Suppose $(-,-)$ and $[-,-]$ are two positive deinifite hermitian forms on an $n$-dimensional vector space, show that there exists an invertible linear transformation $\phi$ such that $(u,v) = [\phi(u),\phi(v)]$.
Attempt: I tried to write the hermitian forms in matrix forms, that is $(v,w) = vH\overline{w}^\intercal $, and $[v,w] = vJ\overline{w}^\intercal$, with the associated matrix $H$ and $J$ of the hermitian forms, and try to relate the two matrix by a linear transformation, but I can't seem to get a concrete linear transformation to do so.
Can someone help me with this?
Best Answer
A positive definite Hermitian matrix $H$ can always be deconstructed as $$H = Q D Q^\dagger = A A^\dagger, ~~ \text{where } A = Q \sqrt{D} Q^\dagger$$ with $D$ being a diagonal matrix with strictly positive entries and $Q$ unitary.
Let us then decompose $H = Q D Q^\dagger$ and $J = S B S^\dagger$ and choose $\phi$ to be represented by the matrix $T = Q \left(\sqrt{D} \big/ \sqrt{B}\right) S^\dagger $ where $\sqrt{D} \big/ \sqrt{B}$ is the diagonal matrix obtained by dividing the diagonal entries of $\sqrt{D}$ by the respective ones of $\sqrt{B}$. Here it is crucial that both $H$ and $J$ are positive semi-definite, as this guarantees that the division is well-defined as none of the diagonal elements of $\sqrt{B}$ can be zero. It also further guarantees that the diagonal elements of $\sqrt{D} \big/ \sqrt{B}$ are not zero, as none of the diagonal elements of $\sqrt{D}$ can be zero. Then it follows that \begin{align*} [\phi(u), \phi(v)] = u T (S B S^\dagger) T^\dagger v^\dagger &= u Q \left(\sqrt{D} \big/ \sqrt{B}\right) B \left(\sqrt{D} \big/ \sqrt{B}\right) Q^\dagger v^\dagger \\ &= u Q D Q^\dagger v^\dagger = u H v^\dagger = (u, v) \end{align*} Note that $\left(\sqrt{D} \big/ \sqrt{B}\right) = \left(\sqrt{D} \big/ \sqrt{B}\right)^\dagger$ as it is a diagonal matrix with real entries.

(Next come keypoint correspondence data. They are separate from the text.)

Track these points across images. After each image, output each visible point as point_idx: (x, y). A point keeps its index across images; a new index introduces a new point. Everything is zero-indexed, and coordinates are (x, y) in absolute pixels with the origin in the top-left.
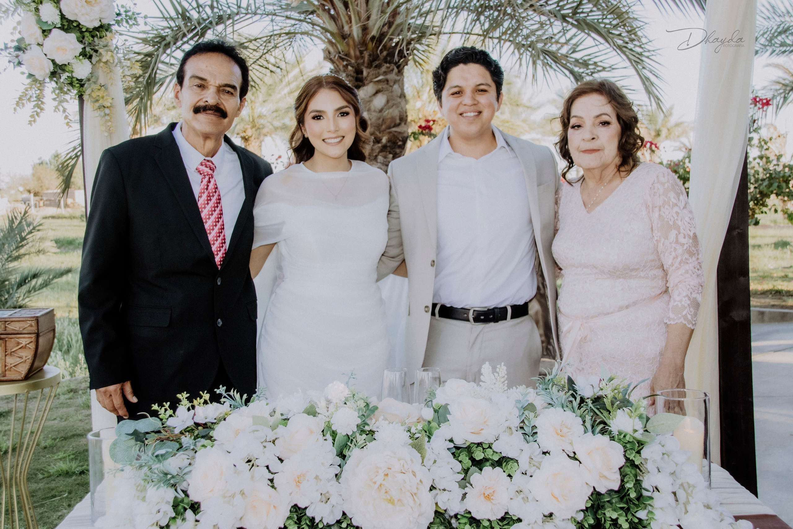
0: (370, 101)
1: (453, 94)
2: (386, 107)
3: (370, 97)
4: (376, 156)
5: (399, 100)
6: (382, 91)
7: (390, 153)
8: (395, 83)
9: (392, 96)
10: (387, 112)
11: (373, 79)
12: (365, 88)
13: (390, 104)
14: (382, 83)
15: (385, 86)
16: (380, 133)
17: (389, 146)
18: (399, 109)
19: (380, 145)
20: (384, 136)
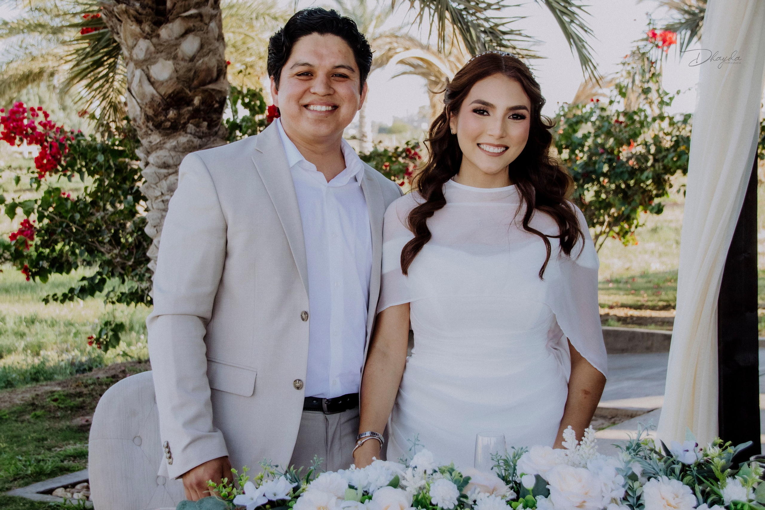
0: (177, 45)
1: (299, 75)
2: (199, 54)
3: (177, 39)
4: (185, 124)
5: (217, 44)
6: (194, 31)
7: (204, 120)
8: (211, 20)
9: (208, 38)
10: (200, 62)
11: (181, 13)
12: (170, 25)
13: (205, 50)
14: (193, 19)
15: (198, 24)
16: (190, 91)
17: (203, 110)
18: (217, 57)
19: (190, 108)
20: (196, 95)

It remains to check if $T$ is invertible. Indeed it is, as it is the product of three invertible matrices: $Q$ and $S^\dagger$ are unitary and hence invertible, and $\left(\sqrt{D} \big/ \sqrt{B}\right)$ as noted before is a diagonal matrix with strictly positive entries (and hence invertible). So $\phi$ is invertible, and we are done. $\square$